Prominent crypto opponents

He is not the only one with the “junk” assessment: Star investor Warren Buffett, for example, has repeatedly expressed skepticism regarding cryptocurrencies. In the spring he said: “Even if you told me that you own all the bitcoins in the world and mine for $25 would sell, I would refuse.”

His arguments are similar to those of Microsoft founder Bill Gates, also no friend of Bitcoin and Co.: They have no real value, investors would only buy something that they hope might have more value in the future, an added value for society is not given. In addition, the ecological balance is devastating due to the high power consumption during mining.

A maintenance specialist works in the data center of a crypto mining company in Kazakhstan

Archyde.com/Pavel Mikheyev

Mining farms are data centers specialized in mining cryptocurrencies, pictured is a facility in Kazakhstan

However, other prominent investors remain optimistic, Investing.com wrote. Bill Miller, billionaire founder and head of investment firm Miller Value Partners, said he sees Bitcoin as an “insurance policy once morest financial disasters.” His example: “When the US withdrew from Afghanistan, Western Union stopped its services. Money transfers became impossible, but if you had bitcoins, everything was fine for you. Bitcoins can be sent to any corner of the world with a simple smartphone.”

Hai unter Haien

David Gerard, author of Attack of the 50 Foot Blockchain, thinks cryptocurrencies are frauds – but that is exactly the key to their longevity, as he recently told the tech magazine Wired. The heavily abbreviated tenor of the interview: the system might continue indefinitely, because as long as you invent money out of nothing, you will find someone to buy it. But only the big players would generate profits: “You can definitely make a fortune with cryptocurrencies. (…) But you bet that you will be a better shark than all the sharks that built the shark tank.”

Waiting for regulations

What might change following the current crash, however, would be the regulation of the market. Ashley Alder, head of the World Organization for Securities and Exchange Commissions (IOSCO), signaled the creation of an international cryptocurrency authority for next year.
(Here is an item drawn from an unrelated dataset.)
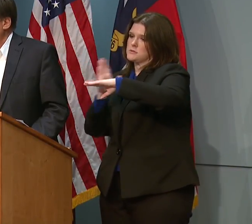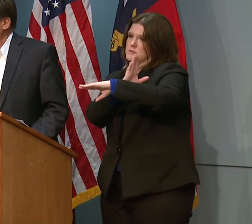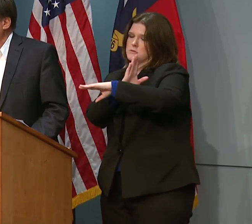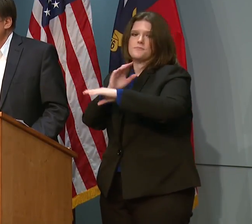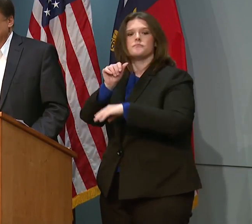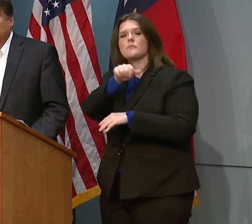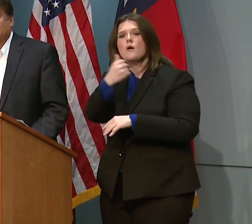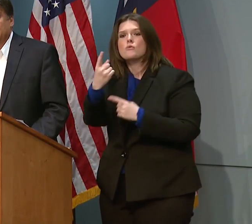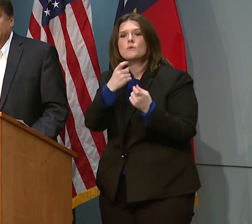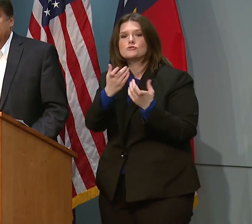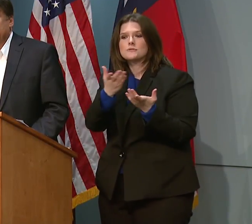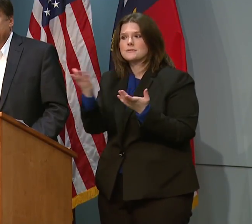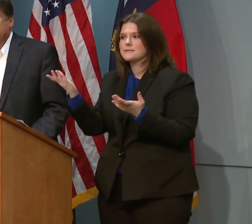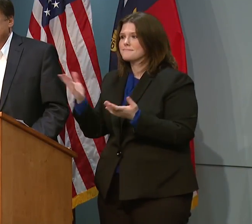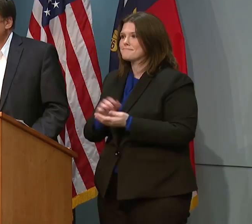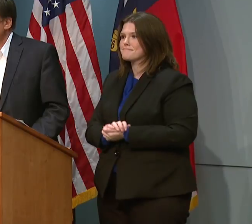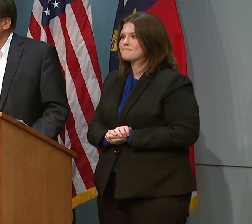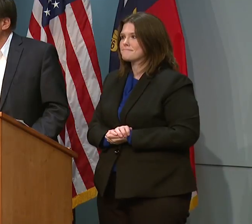Any other questions?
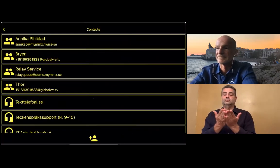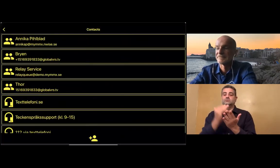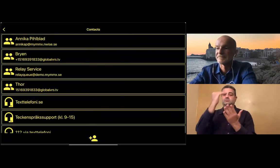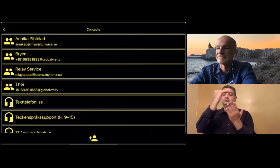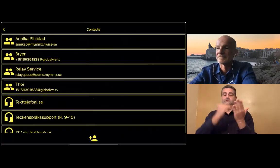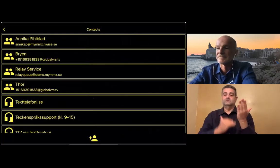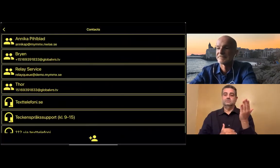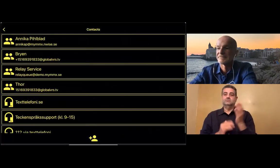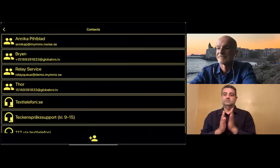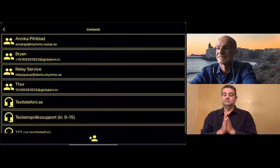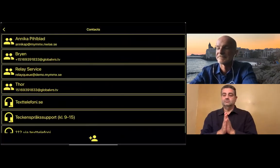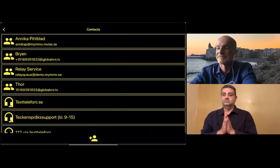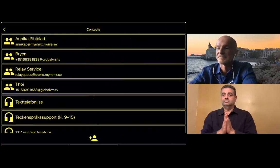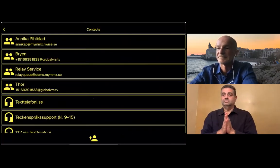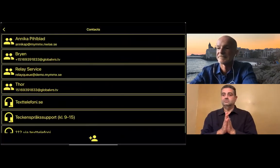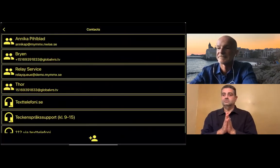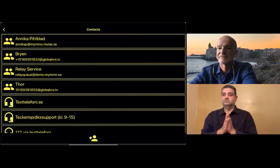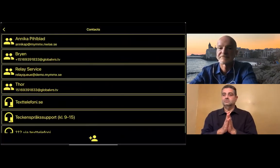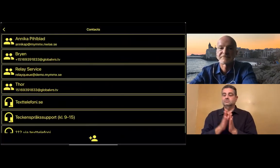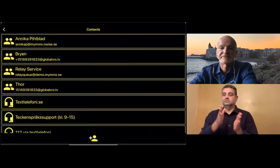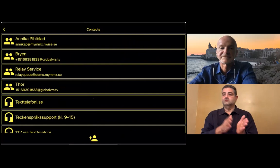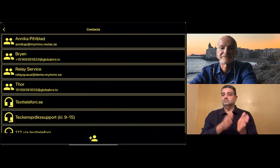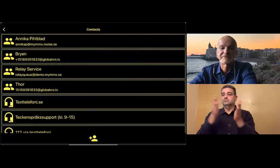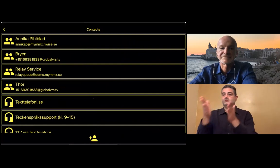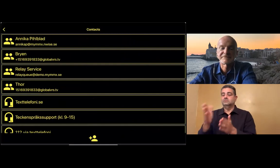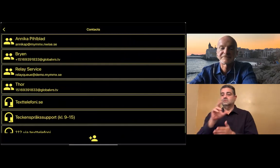That would be your complete address book.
In addition to climate change and the pandemic, this is the third important issue for governments.

US Treasury Secretary Janet Yellen also said that the US needs a regulatory framework to protect once morest the risks associated with cryptocurrencies and stablecoins. The EU has also agreed on a draft of rules for cryptoassets, a law is still pending. According to author Gerard, regulation is needed to “ensure these crypto suckers don’t mess up the very economy that people live in.” Contradictions and objections are certain.